= Joseph Green (actor) =

American actor (1900–1996)

Joseph Green (April 23, 1900 - June 20, 1996), born Yoysef Grinberg, a.k.a. Josef Grünberg, Joseph Greenberg and Joseph Greene, a Polish-born Jew who emigrated to the United States in 1924, was an actor in Yiddish theater and one of the few directors of Yiddish-language films. He made four Yiddish films that he shot on location in Poland, beginning in 1935: Yidl mitn fidl (Yiddle with his Fiddle; 1935), Der Purimspiler (The Jester; 1937), Mamele (Little Mother; 1938), and A brivele der mamen (A Little Letter to Mother; 1939). He also wrote the screenplays for the films, except for Mamele.

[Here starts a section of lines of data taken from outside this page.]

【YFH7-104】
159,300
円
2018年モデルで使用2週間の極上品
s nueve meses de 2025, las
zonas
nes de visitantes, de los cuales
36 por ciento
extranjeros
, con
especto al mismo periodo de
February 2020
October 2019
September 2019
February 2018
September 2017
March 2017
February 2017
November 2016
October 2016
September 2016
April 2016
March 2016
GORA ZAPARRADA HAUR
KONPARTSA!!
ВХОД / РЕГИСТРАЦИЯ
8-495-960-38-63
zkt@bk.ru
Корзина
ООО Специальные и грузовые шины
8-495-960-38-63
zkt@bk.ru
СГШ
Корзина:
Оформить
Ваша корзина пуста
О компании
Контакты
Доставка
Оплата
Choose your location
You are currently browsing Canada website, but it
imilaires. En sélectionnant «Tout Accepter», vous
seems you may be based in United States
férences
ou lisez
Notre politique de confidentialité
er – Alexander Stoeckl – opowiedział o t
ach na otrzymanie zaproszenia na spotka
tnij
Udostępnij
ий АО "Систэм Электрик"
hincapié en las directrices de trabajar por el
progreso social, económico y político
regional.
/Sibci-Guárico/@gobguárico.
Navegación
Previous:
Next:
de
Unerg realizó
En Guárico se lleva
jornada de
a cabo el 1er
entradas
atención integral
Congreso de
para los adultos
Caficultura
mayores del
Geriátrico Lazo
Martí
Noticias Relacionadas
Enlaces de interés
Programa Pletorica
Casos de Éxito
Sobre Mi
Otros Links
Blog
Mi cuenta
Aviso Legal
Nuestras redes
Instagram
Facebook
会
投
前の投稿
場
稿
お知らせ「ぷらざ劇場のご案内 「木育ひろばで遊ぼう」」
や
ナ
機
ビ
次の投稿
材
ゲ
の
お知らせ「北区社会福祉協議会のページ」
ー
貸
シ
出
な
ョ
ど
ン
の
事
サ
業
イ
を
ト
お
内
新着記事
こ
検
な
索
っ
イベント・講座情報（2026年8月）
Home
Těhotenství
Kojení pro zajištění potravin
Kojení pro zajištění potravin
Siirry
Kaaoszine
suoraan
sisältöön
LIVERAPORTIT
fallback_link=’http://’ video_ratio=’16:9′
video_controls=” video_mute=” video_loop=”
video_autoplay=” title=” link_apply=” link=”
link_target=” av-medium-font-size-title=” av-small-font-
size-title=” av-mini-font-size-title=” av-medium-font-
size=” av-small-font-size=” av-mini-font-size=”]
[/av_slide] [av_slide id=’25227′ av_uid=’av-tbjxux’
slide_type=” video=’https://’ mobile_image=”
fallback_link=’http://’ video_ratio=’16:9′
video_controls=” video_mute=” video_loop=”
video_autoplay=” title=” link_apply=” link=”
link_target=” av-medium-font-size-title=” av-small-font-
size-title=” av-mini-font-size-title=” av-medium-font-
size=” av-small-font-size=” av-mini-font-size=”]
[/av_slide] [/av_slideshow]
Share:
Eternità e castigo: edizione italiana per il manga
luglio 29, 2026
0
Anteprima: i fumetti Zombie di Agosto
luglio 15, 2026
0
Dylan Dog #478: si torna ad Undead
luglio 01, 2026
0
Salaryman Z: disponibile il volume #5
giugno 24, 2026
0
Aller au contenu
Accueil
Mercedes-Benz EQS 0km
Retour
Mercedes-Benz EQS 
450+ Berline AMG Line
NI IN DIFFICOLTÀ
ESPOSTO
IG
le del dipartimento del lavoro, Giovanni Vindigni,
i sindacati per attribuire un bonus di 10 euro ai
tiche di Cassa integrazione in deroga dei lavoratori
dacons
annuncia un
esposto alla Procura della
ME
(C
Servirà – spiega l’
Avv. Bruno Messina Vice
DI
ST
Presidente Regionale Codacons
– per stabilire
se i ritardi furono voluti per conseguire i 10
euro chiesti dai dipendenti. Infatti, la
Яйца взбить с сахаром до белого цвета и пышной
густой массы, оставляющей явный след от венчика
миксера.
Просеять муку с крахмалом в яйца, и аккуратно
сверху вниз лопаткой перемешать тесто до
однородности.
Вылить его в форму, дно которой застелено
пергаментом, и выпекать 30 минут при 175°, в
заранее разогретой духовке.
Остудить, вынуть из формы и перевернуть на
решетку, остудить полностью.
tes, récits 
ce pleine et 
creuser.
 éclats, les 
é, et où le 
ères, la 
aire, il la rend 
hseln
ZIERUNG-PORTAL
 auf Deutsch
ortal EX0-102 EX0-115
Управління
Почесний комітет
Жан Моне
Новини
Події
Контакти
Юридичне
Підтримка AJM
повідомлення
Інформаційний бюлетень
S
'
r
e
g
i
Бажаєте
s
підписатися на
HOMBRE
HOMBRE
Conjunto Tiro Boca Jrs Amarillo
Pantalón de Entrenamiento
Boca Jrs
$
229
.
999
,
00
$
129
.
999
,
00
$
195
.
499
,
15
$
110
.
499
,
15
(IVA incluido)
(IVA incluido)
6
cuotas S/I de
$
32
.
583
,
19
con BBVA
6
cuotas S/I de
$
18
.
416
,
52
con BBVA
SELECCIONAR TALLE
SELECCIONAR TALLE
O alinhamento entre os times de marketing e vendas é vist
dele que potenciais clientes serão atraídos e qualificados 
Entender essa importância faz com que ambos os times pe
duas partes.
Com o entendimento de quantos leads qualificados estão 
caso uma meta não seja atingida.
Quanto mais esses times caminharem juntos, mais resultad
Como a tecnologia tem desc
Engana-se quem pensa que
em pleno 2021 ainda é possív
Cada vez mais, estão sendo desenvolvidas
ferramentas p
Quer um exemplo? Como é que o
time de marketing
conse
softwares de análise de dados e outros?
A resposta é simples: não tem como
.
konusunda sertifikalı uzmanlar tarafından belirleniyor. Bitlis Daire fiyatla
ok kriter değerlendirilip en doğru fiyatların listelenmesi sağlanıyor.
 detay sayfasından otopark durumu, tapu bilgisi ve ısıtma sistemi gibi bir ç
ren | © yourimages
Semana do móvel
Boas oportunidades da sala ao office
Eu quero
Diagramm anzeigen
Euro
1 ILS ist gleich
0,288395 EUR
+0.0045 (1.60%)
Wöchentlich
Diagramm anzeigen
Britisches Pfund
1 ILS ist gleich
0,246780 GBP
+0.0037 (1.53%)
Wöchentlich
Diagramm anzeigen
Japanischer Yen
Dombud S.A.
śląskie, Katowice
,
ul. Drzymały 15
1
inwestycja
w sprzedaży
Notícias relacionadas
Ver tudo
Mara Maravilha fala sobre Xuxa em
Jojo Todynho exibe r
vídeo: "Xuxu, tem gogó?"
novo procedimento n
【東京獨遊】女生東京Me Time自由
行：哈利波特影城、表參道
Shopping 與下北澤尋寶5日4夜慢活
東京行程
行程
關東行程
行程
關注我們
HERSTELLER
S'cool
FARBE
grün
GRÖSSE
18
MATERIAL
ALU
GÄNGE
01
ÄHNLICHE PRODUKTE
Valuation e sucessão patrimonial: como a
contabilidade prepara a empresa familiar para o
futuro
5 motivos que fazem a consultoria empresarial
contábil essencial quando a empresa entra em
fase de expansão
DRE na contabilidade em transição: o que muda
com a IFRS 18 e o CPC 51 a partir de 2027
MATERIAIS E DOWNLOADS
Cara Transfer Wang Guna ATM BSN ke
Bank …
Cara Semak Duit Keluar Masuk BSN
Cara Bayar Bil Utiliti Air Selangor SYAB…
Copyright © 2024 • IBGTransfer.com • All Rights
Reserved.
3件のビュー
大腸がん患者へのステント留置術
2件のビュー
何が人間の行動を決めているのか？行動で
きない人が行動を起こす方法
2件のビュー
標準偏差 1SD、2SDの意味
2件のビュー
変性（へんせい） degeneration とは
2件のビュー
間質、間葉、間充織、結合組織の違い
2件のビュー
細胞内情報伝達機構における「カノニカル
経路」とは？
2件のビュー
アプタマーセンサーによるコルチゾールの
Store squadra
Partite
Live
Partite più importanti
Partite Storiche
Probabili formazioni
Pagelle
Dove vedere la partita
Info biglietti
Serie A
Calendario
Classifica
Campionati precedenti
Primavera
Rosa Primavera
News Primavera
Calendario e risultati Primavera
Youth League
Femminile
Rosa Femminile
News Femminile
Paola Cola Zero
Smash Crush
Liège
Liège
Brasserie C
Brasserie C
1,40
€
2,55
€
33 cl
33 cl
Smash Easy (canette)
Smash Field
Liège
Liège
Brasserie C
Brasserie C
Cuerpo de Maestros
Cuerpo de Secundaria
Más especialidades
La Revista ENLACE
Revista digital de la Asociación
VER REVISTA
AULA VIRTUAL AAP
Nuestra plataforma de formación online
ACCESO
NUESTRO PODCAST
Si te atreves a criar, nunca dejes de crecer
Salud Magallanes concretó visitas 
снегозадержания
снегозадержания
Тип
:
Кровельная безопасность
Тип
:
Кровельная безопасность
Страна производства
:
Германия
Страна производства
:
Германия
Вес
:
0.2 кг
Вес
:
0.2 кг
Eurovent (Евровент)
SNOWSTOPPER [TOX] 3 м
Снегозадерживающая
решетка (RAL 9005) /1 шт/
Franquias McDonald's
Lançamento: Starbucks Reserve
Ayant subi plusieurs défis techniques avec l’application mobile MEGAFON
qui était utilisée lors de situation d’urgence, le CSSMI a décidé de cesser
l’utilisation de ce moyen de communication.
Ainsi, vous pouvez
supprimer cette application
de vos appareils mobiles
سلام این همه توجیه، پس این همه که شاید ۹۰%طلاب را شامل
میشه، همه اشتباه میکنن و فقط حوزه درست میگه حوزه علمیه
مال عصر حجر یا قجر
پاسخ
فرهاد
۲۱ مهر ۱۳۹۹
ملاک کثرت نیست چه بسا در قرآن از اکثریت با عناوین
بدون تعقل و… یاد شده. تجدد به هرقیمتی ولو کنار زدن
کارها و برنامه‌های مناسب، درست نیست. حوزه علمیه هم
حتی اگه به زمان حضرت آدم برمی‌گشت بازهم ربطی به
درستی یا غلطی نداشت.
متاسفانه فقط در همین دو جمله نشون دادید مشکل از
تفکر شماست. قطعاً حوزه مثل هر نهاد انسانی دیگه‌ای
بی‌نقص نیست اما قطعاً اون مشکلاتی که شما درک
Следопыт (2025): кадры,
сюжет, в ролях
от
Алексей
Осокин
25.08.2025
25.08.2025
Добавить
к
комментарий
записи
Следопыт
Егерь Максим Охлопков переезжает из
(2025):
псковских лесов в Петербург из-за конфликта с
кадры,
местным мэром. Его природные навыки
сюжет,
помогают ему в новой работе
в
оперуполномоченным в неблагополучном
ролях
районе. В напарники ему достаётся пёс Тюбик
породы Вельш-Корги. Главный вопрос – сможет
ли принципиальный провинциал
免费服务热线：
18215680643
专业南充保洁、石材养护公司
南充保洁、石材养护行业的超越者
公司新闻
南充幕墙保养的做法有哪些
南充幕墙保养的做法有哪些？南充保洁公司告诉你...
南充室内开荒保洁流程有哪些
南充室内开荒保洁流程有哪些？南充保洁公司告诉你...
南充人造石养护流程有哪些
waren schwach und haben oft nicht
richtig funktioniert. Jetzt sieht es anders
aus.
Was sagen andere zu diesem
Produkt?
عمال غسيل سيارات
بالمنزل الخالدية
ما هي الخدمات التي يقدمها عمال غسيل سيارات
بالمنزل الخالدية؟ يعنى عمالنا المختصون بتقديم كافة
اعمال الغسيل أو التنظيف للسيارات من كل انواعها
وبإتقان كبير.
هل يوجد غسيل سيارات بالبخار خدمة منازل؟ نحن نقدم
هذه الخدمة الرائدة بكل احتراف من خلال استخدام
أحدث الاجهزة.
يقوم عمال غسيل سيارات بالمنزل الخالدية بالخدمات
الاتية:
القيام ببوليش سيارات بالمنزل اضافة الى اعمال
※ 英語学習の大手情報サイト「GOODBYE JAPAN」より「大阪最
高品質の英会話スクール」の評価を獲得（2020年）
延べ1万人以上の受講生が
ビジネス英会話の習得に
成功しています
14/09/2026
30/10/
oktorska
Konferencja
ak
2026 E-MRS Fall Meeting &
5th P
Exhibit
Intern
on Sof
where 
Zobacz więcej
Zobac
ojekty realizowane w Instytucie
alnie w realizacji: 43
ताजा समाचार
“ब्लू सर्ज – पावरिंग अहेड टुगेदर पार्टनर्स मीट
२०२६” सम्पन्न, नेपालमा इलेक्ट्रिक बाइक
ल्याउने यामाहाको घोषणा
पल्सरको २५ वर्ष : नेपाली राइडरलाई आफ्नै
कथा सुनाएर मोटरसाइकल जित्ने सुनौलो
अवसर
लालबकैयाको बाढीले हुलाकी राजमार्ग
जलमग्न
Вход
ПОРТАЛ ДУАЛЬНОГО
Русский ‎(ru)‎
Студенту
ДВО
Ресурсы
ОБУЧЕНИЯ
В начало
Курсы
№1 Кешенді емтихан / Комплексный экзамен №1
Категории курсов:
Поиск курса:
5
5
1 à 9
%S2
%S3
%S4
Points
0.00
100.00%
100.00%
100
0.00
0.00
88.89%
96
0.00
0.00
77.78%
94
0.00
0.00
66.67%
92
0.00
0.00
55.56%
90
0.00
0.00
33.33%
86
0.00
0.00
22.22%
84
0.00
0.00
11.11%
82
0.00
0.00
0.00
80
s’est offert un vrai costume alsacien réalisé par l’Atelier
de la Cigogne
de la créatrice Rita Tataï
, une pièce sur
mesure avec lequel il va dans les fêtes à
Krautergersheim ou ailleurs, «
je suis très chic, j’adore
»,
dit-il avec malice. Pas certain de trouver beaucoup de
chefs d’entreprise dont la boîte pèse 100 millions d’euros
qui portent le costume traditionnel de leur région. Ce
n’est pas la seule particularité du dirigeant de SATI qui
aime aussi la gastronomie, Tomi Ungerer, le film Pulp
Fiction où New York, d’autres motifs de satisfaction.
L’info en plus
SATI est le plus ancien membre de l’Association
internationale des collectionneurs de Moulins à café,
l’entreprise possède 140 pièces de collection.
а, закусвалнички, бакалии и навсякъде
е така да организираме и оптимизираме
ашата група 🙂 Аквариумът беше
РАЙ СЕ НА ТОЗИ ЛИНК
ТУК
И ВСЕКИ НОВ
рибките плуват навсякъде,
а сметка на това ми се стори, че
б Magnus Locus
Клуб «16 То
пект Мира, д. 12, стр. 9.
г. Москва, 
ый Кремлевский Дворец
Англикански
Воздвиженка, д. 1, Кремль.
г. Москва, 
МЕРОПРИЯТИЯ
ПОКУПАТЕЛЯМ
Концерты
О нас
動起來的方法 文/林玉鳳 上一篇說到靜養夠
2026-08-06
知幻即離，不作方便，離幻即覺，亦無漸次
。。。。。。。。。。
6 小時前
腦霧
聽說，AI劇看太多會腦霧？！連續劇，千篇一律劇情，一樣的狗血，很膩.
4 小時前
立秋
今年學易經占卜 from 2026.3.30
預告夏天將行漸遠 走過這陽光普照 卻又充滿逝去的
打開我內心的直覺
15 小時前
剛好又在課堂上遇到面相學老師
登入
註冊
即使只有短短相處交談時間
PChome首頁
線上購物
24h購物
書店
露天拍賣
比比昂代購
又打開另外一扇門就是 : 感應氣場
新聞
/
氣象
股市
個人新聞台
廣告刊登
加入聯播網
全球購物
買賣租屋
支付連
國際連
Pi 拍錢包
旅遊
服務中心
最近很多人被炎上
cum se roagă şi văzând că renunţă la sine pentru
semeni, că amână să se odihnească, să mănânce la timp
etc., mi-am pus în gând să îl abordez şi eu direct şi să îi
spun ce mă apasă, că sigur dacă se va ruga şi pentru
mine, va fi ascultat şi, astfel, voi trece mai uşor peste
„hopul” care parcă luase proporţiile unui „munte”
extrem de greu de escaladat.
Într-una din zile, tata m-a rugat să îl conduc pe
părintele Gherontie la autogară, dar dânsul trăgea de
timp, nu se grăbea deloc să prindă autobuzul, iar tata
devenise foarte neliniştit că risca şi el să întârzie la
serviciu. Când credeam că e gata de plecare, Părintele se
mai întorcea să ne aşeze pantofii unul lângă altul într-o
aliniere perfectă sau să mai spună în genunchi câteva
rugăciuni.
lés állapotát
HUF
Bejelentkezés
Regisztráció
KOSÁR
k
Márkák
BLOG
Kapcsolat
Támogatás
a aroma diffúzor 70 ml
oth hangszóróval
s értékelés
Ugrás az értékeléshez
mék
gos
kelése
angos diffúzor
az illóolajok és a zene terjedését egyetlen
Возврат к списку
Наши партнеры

Born in Łódź (Poland), then in Congress Poland, part of the Russian Empire, he attended a traditional Jewish cheder, or elementary school, and then a state gymnasium (high school). In 1915, during the First World War, he trained at the drama school of German theater director Walter Wassermann, who was then heading the Deutsches Theater in Lodz, and in 1916 he made his debut as an actor with the Lodz-based amateur troupe of Zalmen Zylbercweig.

Green had small roles in The Jazz Singer, in 1927, and A Daughter of her People, in 1932. Also in 1932 he provided the Yiddish-language dubbing for the silent Italian film Joseph in the Land of Egypt.

He died of emphysema at the age of 96 in Great Neck, Long Island, New York.

Green was interviewed in the 1985 British documentary on Yiddish Films, Almonds and Raisins.